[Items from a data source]
-- Opening Marker --

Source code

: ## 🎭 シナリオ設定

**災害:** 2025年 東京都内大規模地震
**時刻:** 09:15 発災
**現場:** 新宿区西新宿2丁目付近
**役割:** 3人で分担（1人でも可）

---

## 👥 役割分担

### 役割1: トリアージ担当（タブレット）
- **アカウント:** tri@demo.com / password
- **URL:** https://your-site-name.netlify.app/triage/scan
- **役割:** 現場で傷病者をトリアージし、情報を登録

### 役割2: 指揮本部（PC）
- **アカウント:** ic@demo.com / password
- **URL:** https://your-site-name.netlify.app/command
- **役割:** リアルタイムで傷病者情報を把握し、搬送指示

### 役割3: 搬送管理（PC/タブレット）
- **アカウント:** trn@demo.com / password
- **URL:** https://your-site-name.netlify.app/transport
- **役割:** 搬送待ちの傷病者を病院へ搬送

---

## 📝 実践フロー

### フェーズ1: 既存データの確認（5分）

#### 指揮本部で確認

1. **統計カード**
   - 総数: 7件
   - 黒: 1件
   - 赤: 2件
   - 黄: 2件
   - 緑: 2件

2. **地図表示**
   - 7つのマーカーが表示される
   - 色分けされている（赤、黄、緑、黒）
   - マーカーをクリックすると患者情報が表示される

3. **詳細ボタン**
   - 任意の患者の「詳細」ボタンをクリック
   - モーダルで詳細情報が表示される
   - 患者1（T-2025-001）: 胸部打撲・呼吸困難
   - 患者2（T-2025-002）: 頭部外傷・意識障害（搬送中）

-- Closing Marker --

## The problem
This exercise requires an exact copy of all the records.

## Solution
Source code

: ## 🎭 シナリオ設定

**災害:** 2025年 東京都内大規模地震
**時刻:** 09:15 発災
**現場:** 新宿区西新宿2丁目付近
**役割:** 3人で分担（1人でも可）

---

## 👥 役割分担

### 役割1: トリアージ担当（タブレット）
- **アカウント:** tri@demo.com / password
- **URL:** https://your-site-name.netlify.app/triage/scan
- **役割:** 現場で傷病者をトリアージし、情報を登録

### 役割2: 指揮本部（PC）
- **アカウント:** ic@demo.com / password
- **URL:** https://your-site-name.netlify.app/command
- **役割:** リアルタイムで傷病者情報を把握し、搬送指示

### 役割3: 搬送管理（PC/タブレット）
- **アカウント:** trn@demo.com / password
- **URL:** https://your-site-name.netlify.app/transport
- **役割:** 搬送待ちの傷病者を病院へ搬送

---

## 📝 実践フロー

### フェーズ1: 既存データの確認（5分）

#### 指揮本部で確認

1. **統計カード**
   - 総数: 7件
   - 黒: 1件
   - 赤: 2件
   - 黄: 2件
   - 緑: 2件

2. **地図表示**
   - 7つのマーカーが表示される
   - 色分けされている（赤、黄、緑、黒）
   - マーカーをクリックすると患者情報が表示される

3. **詳細ボタン**
   - 任意の患者の「詳細」ボタンをクリック
   - モーダルで詳細情報が表示される
   - 患者1（T-2025-001）: 胸部打撲・呼吸困難
   - 患者2（T-2025-002）: 頭部外傷・意識障害（搬送中）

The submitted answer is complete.